The changing political and social context within Myanmar has created many opportunities to improve the protection of children from violence, abuse, neglect and exploitation. Investing resources in building the systems needed to prevent and respond to child protection issues is critical at this point in time. Whilst important gains have been made and the government of Myanmar has shown strong commitment to ensuring the rights of children are realized, there are still serious protection concerns remaining, including the numbers of children in institutional care, treatment of children in contact with the law, prevalence of child labour, and increasing rates of trafficking, and ongoing conflict and communal violence across the country. 
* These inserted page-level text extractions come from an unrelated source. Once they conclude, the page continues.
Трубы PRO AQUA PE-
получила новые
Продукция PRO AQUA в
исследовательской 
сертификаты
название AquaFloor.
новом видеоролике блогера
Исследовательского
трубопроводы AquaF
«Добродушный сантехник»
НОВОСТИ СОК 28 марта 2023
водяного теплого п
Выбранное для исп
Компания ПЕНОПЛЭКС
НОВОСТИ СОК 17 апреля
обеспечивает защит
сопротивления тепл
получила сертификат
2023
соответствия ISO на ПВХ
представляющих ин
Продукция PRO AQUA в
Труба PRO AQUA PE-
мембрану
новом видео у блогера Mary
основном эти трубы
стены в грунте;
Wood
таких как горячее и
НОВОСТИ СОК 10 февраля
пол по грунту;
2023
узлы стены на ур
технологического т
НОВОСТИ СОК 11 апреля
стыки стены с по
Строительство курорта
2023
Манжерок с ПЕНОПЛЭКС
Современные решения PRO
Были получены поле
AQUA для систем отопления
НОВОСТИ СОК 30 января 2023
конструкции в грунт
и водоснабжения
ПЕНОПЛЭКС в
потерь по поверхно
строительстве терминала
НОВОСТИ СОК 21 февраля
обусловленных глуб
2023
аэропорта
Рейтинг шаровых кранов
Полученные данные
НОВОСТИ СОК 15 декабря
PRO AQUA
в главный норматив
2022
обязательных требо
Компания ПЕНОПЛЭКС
Increasing numbers of children are living in institutional care in Myanmar. UNICEF and the Department of Social Welfare released a report in 2011 on the ‘Situation of Children in Residential Care Facilities in Myanmar’ [Link to report] that indicated 73% of children in institutions had one or both parents alive, and 50% were brought to an institution by parents or relatives. Formal alternatives to institutional care do not currently exist in Myanmar. Adoption is rarely practiced and is poorly regulated. Absence of options, combined with a lack of family support at community level, often leads to children being unnecessarily placed in institutional care.

A child may come into contact with the law due to the crimes they have committed, or may have contact with police and courts as victims of crimes. Some children appear in court as witnesses/parties in cases where guardianship and custody matters are resolved. Lack of availability of adequately trained professionals in the justice sector and lack of access to legal representation are some of the most prominent problems in the justice system that may lead to violation of children’s rights at various stages of justice proceedings, inadequate attention to the best interest principle and unfavorable outcomes for children.

Child labour is highly prominent and visible in Myanmar across both rural and urban settings. Although comprehensive data on child labour is not available, there is a shared understanding by the Government and stakeholders that the issue is problematic. Some children in Myanmar are affected by activities that constitute the worst forms of child labour, such as recruitment of children for use in armed conflict.

Children continue to suffer from ongoing conflict and inter-communal violence in the country. The Myanmar national army (the Tatmadaw) and seven non-State actors have been listed by the UN Secretary-General for the systematic recruitment and use of children. UNICEF is engaging these groups to ensure they end this practice. Other ‘Grave Violations’ are also committed against children such as abductions, the killing and maiming of children, sexual violence, and attacks on schools and hospitals.

The protracted situation of forced displacement in Rakhine and Kachin/Northern Shan States has placed boys and girls at disproportionate risk of violence, neglect and abuse, including sexual exploitation, trafficking, and early marriage.  Adolescents represent a significant proportion of the displaced populations. They have been underserved in the humanitarian response and have limited access to formal education or livelihood opportunities.

Myanmar is also prone to natural disaster, such as flooding, landslides and earthquakes, which places children at high risk. Children in emergency areas are deprived of consistent access to basic services, including their right to health, education, and life-sustaining necessities such as adequate and nutritious food, clean water, and hygienic sanitation facilities.

Myanmar is currently undergoing significant legislative reform including a review of the existing Child Law (1993) which covers a range of children’s rights. Despite these reforms, there is no national policy on child protection, and resources for prevention and response to violence against children are minimal. There is also a lack of verifiable data on children protection issues in Myanmar as the reporting of cases remains low due to the sensitive nature of the topic.